Saved data entries
=== Section Start ===

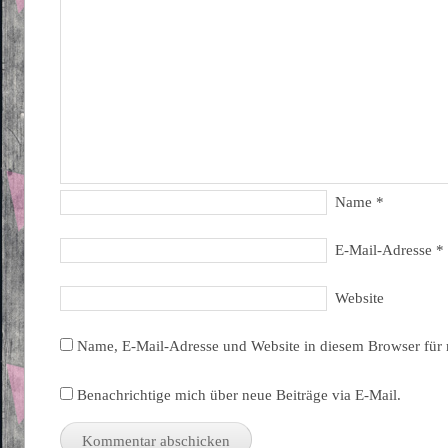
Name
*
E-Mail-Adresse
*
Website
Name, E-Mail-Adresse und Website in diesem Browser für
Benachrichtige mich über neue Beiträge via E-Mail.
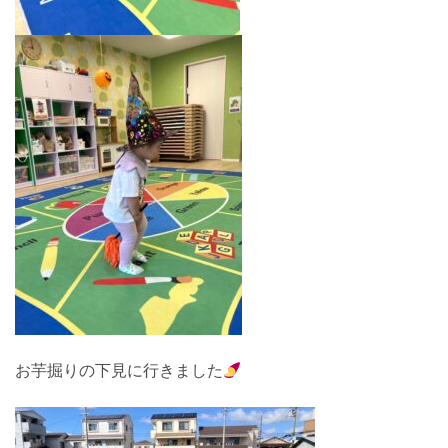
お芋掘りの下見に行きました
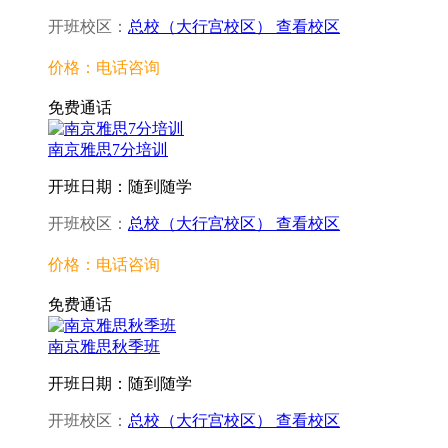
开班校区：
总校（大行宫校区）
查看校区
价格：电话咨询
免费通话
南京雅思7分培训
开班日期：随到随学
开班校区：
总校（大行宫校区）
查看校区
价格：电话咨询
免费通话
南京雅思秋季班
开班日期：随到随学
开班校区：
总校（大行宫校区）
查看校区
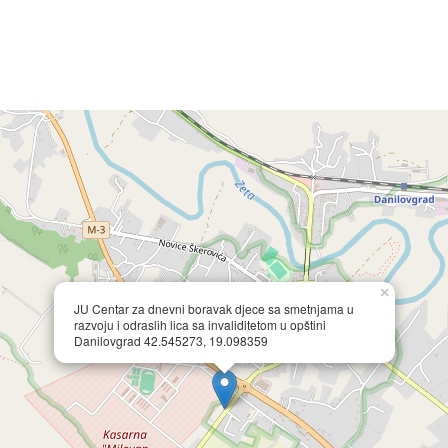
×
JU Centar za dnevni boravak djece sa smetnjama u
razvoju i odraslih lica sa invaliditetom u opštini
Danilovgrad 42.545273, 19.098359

=== Section End ===
=== Section Start ===

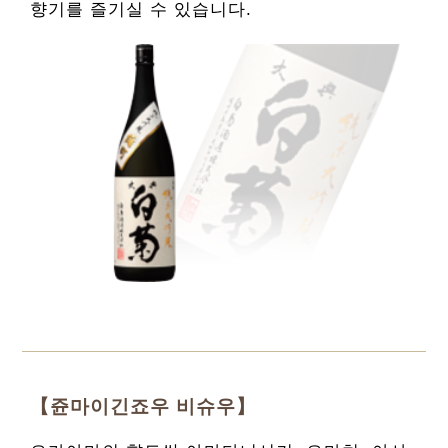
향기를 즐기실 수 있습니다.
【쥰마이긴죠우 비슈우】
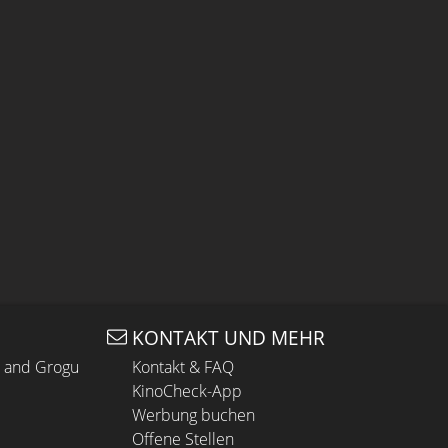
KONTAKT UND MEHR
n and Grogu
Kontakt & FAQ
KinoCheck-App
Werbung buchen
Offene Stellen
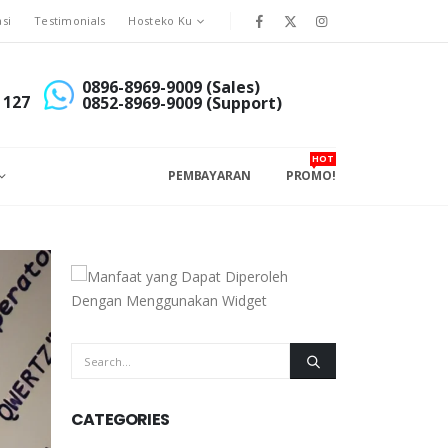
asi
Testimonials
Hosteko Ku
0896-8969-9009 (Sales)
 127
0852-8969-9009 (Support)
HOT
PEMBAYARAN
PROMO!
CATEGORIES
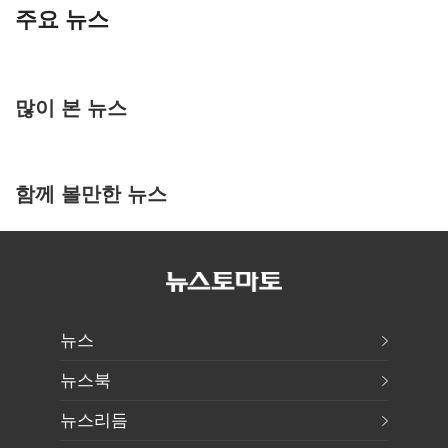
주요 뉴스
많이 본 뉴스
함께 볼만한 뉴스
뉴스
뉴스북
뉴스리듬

=== Section End ===

__To do__:
Looking at the records above, which lines contain "Mail"? Copy those lines.

__Solved problem__:
E-Mail-Adresse
Name, E-Mail-Adresse und Website in diesem Browser für
Benachrichtige mich über neue Beiträge via E-Mail.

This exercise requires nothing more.